*Problem*: What you output must match, exactly, the lines from the start of the records to the line containing "## 6.2 Using", both ends kept and pictures excluded.

*Records for the exercise*:
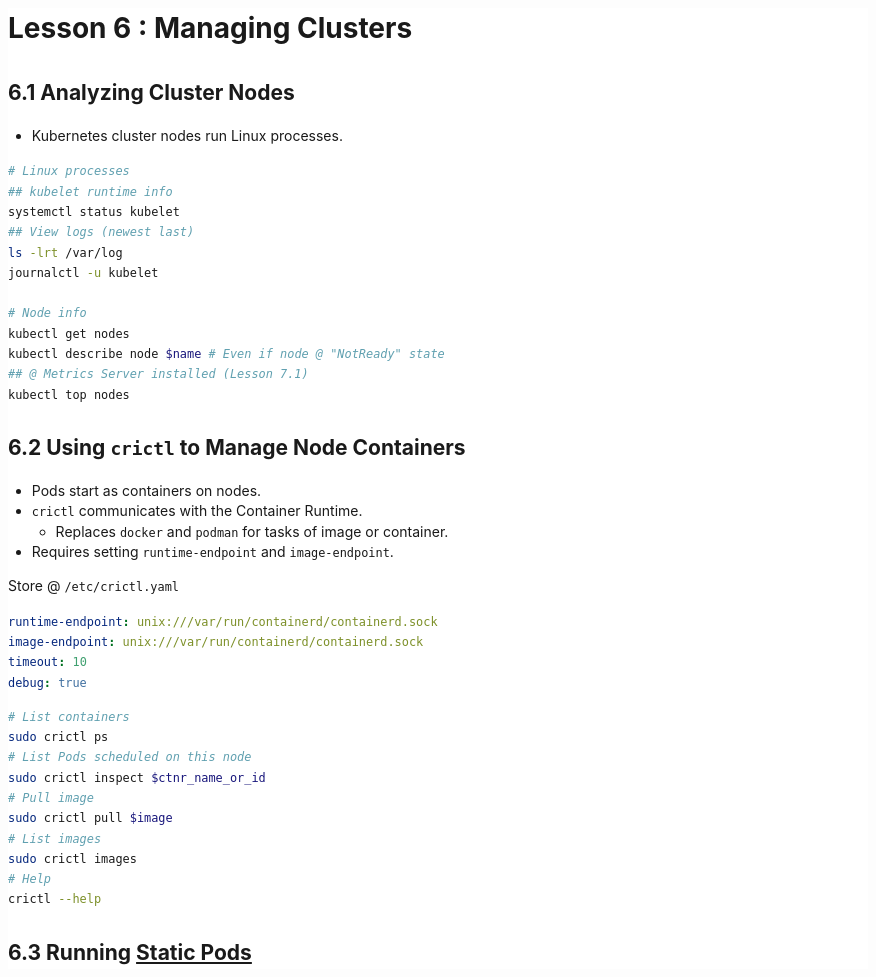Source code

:# Lesson 6 : Managing Clusters<a name=Lesson6></a>

## 6.1 Analyzing Cluster Nodes

- Kubernetes cluster nodes run Linux processes. 
```bash
# Linux processes
## kubelet runtime info
systemctl status kubelet
## View logs (newest last)
ls -lrt /var/log
journalctl -u kubelet

# Node info
kubectl get nodes
kubectl describe node $name # Even if node @ "NotReady" state
## @ Metrics Server installed (Lesson 7.1)
kubectl top nodes
```

## 6.2 Using `crictl` to Manage Node Containers

- Pods start as containers on nodes.
- `crictl` communicates with the Container Runtime.
    - Replaces `docker` and `podman` for tasks of image or container.
- Requires setting `runtime-endpoint` and `image-endpoint`.

Store @ `/etc/crictl.yaml`

```yaml
runtime-endpoint: unix:///var/run/containerd/containerd.sock
image-endpoint: unix:///var/run/containerd/containerd.sock
timeout: 10
debug: true
```

```bash
# List containers
sudo crictl ps
# List Pods scheduled on this node
sudo crictl inspect $ctnr_name_or_id
# Pull image
sudo crictl pull $image
# List images 
sudo crictl images
# Help
crictl --help
```

## 6.3 Running [Static Pods](https://kubernetes.io/docs/tasks/configure-pod-container/static-pod/)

*Response for this exercise*:
Source code

:# Lesson 6 : Managing Clusters<a name=Lesson6></a>

## 6.1 Analyzing Cluster Nodes

- Kubernetes cluster nodes run Linux processes. 
```bash
# Linux processes
## kubelet runtime info
systemctl status kubelet
## View logs (newest last)
ls -lrt /var/log
journalctl -u kubelet

# Node info
kubectl get nodes
kubectl describe node $name # Even if node @ "NotReady" state
## @ Metrics Server installed (Lesson 7.1)
kubectl top nodes
```

## 6.2 Using `crictl` to Manage Node Containers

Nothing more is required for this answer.